The Tyson Trial
I couldn't agree more with Sonja Step-toe's analysis of the Mike Tyson rape trial (POINT AFTER, Feb. 24). Tyson got what he deserved. But when a Donald Frump comes up with a self-serving scheme to buy Tyson's freedom, and an African-American minister circulates a petition to influence the court to be lenient to Tyson because he is a "role model," I can't help wondering where our values have gone. There are better role models for young African-Americans than Mike Tyson.
STEPHEN M. SCHECHTER
New York City
Steptoe's article is one of the most interesting and perceptive pieces I have seen in your fine magazine. However, I differ with her reaction to the defense strategy employed by attorney Vincent Fuller. Considering Tyson's background and reputation, it was the only chance of winning a hopeless case. Still, Steptoe's point that such a defense perpetuates the stereotype of the "savage black man run amok" is well taken and sadly all too valid.
While many of us would disagree with the approach that was taken by Tyson's attorneys, I also disagree with Steptoe's assessment. Tyson was presented not as "a vulgar, socially inept, sex-obsessed black athlete" but rather as a vulgar, socially inept, sex-obsessed athlete who happens to be black. The difference is enormous.
RONALD M. LAXER
It is Tyson, not Fuller, whose actions serve to reinforce the stereotype. Additionally, most criminal attorneys will tell you that it is better to disclose the negative aspects of your case up front than to have the jury learn of them for the first time from the prosecution.
DANIEL P. COONAN
El Segundo, Calif.
U.S. Women at Albertville
How refreshing to see two women athletes, speed skater Bonnie Blair and figure skater Kristi Yamaguchi, on consecutive covers (Feb. 24 and March 2). I also appreciated SI's look at why the U.S. women won nine medals in these Winter Olympics, compared with only two for the U.S. men (Women of Mettle, March 2). It's not such a surprise that the U.S. women did well. Since 1960 women have won at least half the American medals in five of the past nine Winter Games, although they competed in only about half as many events as the men did. This year additional events for women gave additional chances for women to win, which mogul skier Donna Weinbrecht and short-track speed skater Cathy Turner seized.
DONNA DE VARONA
Women's Sports Foundation
New York City
Ray LeBlanc truly was the hero of the U.S. Olympic hockey team (Plenty Unified Enough, March 2). His graciousness and honesty in defeat matched his tremendous play on the ice. Unfortunately, some of his teammates were poor losers with their unjust criticism of the officials. The referees did no more than call the penalties they saw, and Team USA committed far too many foolish infractions.
New Milford, Conn.
Steve Rushin was right about the Ugly Americans on the U.S. hockey team. It wasn't their lack of ability against less than the world's best, but rather their crybaby attitude typical of Americans when events do not go their way.

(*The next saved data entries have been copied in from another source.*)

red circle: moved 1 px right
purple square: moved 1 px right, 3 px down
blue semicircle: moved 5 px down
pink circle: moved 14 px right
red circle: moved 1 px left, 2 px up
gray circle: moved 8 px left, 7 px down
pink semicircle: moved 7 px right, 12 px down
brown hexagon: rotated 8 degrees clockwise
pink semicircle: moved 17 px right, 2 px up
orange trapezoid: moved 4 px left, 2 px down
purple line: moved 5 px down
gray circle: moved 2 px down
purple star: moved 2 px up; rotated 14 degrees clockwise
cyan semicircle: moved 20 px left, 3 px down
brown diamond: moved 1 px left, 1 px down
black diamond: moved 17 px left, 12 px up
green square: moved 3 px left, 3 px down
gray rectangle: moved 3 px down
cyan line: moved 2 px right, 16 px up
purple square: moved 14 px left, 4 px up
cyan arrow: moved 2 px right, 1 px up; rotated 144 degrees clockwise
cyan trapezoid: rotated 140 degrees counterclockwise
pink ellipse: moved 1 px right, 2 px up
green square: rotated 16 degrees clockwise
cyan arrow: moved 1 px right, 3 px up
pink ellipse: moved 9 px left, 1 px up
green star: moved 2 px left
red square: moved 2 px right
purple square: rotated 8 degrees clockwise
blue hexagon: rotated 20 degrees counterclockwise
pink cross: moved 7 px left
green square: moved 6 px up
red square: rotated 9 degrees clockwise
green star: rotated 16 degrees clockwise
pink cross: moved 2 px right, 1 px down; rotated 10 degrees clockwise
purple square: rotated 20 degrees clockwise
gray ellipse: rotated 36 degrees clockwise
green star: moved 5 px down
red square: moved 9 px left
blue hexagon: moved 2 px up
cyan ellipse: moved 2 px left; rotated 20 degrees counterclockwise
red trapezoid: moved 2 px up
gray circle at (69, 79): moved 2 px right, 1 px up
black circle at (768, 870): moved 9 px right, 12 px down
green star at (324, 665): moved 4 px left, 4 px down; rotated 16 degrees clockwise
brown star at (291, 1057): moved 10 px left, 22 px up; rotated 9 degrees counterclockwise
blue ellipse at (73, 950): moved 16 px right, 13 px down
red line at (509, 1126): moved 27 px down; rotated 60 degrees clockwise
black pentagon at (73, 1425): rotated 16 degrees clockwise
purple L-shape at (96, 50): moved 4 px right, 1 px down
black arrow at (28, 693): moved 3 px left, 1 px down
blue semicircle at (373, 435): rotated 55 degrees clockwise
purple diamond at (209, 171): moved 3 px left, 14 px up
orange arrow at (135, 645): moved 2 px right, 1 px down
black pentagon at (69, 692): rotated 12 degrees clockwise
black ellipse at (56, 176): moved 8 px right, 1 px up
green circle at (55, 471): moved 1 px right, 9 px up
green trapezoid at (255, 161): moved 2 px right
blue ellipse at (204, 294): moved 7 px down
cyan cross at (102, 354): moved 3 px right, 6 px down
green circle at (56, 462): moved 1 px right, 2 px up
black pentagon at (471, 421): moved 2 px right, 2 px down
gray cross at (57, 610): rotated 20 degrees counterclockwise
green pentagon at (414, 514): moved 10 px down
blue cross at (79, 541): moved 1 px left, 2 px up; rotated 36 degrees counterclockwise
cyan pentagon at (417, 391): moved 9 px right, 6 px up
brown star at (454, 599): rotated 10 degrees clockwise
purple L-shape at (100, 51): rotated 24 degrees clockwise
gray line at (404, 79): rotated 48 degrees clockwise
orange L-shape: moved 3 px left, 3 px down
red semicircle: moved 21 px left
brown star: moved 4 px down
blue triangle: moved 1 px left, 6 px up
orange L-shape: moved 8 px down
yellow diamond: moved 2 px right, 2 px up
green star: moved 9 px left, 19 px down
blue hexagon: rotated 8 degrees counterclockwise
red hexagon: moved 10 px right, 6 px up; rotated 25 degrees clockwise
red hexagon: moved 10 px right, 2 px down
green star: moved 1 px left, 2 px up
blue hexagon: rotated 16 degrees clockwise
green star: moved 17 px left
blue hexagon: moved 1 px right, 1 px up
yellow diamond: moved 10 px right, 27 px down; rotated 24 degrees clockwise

We were astonished at the lack of prominence given to Martina Navratilova for surpassing Chris Evert's record for career singles championships in professional tennis. She broke a major record and was given one paragraph (FOR THE RECORD, Feb. 24). Jim Courier, on the other hand, reached No. 1 in the rankings and was given an entire article in the same issue (Top Hat). His accomplishment will be repeated many times by many others. Navratilova's record may never be broken.
La Feria, Texas
Padded Helmets (cont.)
I wanted to add some information to your editor's note about Buffalo safety Mark Kelso's "gazoo" helmet (LETTERS, March 2). Kelso is actually wearing a ProCap, which the Bills have dubbed a gazoo. ProCap is a lightweight pad that attaches to the outside of a standard football helmet and is made of a durable polyurethane, not, as you said, of foam rubber. Kelso is the only NFL player wearing a ProCap, but it is used in almost a thousand college and high school football programs.
Your readers might be interested in this trivia question: Who was the last NFL player before Kelso to wear a soft pad on the outside of his helmet?
Answer: Hall of Fame linebacker Willie Lanier of the Kansas City Chiefs. In the late 1960s he wore a helmet modified by the equipment manager, who affixed a mohawk-style foam rubber strip down the middle of the shell. Lanier chose to display this helmet as his memento at the Hall of Fame in Canton, Ohio.
President, Protective Sports Equipment
Lanier was so taken with his unorthodox helmet that he donated it to the Hall of Fame.